╭──
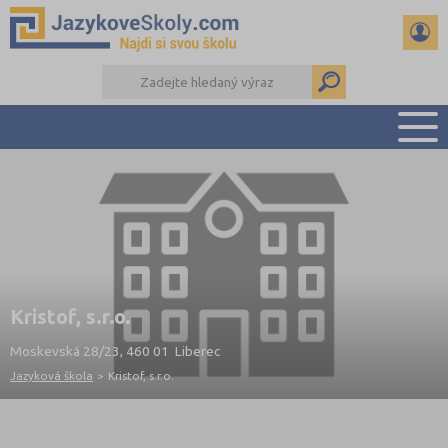
PŘEHLED ŠKOL
PŘÍPRAVA NA ZKOUŠKY A K MATURITĚ
RADY A ČLÁNKY
KONTAKTY
DALŠÍ DRUHY ŠKOL
Kristof, s.r.o.
Moskevská 28/23, 460 01 Liberec
Jazyková škola
>
Kristof, s.r.o.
╰──
Problem to solve >> Apart from the pictures, every line above must be repeated exactly.

Task solution >>
PŘEHLED ŠKOL
PŘÍPRAVA NA ZKOUŠKY A K MATURITĚ
RADY A ČLÁNKY
KONTAKTY
DALŠÍ DRUHY ŠKOL
Kristof, s.r.o.
Moskevská 28/23, 460 01 Liberec
Jazyková škola
>
Kristof, s.r.o.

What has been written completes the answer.